This is separate to the existing moratorium on onshore unconventional oil and gas, including hydraulic fracturing (fracking) – and comes as ministers have also informed Parliament that the Government will carry out a thorough and wide-ranging research process into the potential impacts of such onshore techniques.
The announcement that a moratorium will be placed on offshore UCG in Scotland has been welcomed by the SNP.
Falkirk MP and convenor of the SNP Westminster group on fracking, John McNally said:
“I am delighted that the Scottish Government have taken this step. I have been doing a lot of work talking to the Scottish Government, my constituents and developers on this issue and I believe that it is the right move to allay public concern and carefully examine this developing technology.”
Commenting, Falkirk East MSP Angus MacDonald said:
“This welcome announcement is an extension of the Scottish Government’s cautious, considered, evidence-based approach to unconventional oil and gas and contrasts sharply with the Tory UK government’s gung-ho approach to the issue.
“The existing moratorium on onshore fracking has been welcomed by environmental campaigners and industry representatives alike. It is right that we also have a moratorium on Underground Coal Gasification until we have fully considered the impacts of this technology and the views of the communities which will be most affected.
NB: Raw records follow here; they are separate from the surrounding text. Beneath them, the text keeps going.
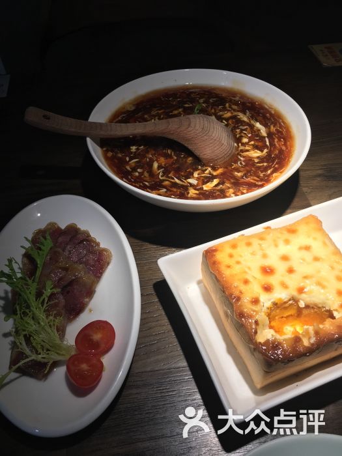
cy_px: 228
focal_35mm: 29
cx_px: 171
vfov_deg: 61.7
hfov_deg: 48.2
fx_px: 382
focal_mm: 4.15
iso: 25
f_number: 2.2
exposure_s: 1/50
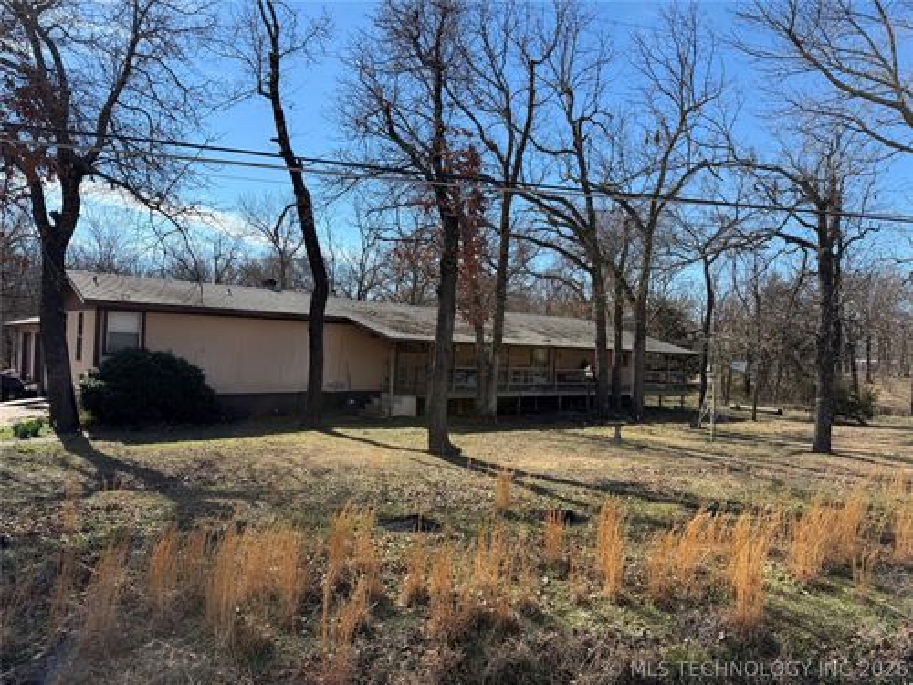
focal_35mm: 24
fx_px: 633
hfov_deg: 71.6
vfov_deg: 56.8
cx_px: 456
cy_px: 342
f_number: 1.78
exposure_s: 1/2801
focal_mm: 6.76
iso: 80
“This new moratorium on UCG, however, will only cover planning proposals, as exclusive rights to exploit coal resources for UCG will continue to rest with the UK Government. There is a strong case for the full devolution of licensing coal, including underground coal gasification, in line with the forthcoming devolution of licensing of onshore oil and gas.”
Martyn Day, MP for Linlithgow and East Falkirk welcomed this decision:
“This is welcome news, hot on the heels of the timescales for the consultation on fracking. This new moratorium enables us to scrutinise the processes and determine exactly what this means in terms of environmental impact, public health impact, alongside economics and unnecessarily putting our healthy, green, natural resources at risk.
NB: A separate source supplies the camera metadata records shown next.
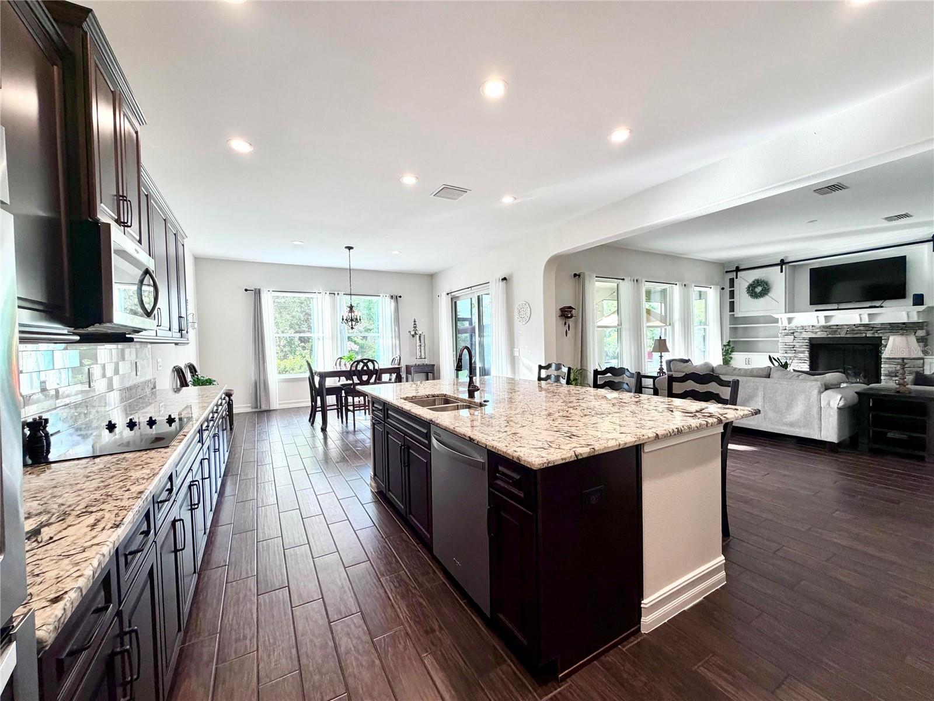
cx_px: 467
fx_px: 378
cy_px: 350
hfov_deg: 102.1
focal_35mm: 14
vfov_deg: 85.7
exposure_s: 1/120
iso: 200
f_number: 2.2
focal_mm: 2.22
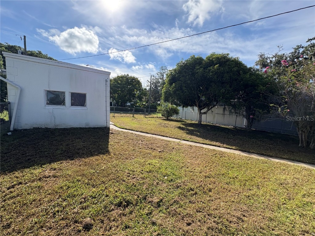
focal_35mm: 14
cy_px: 118
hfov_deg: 102.1
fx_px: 127
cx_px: 158
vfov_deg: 85.7
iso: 64
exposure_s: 1/1449
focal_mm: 2.22
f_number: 2.2
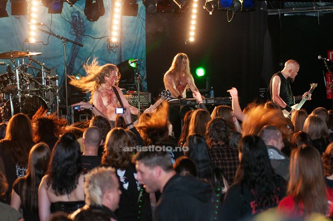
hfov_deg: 17.1
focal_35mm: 120
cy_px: 110
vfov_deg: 11.4
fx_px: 1108
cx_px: 166
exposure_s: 1/125
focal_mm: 80
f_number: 3.5
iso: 320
“These clean, natural resources are essential to Scotland’s reputation worldwide. For our successful businesses, it is absolutely necessary that we take this cautious, measured approach so as not to damage the credibility of Scotland’s flourishing food, drink and tourism industries.”
Falkirk West MSP Michael Matheson added:
“The decision to put in place a moratorium on underground coal gasification will be welcomed by many of my constituents who have contacted me in the last few months. I too welcome this decision as I have placed on record my own reservations on this matter. I very much agree with the Scottish Government cautious approach which is based on evidence. There are too many questions on this matter which require answers”.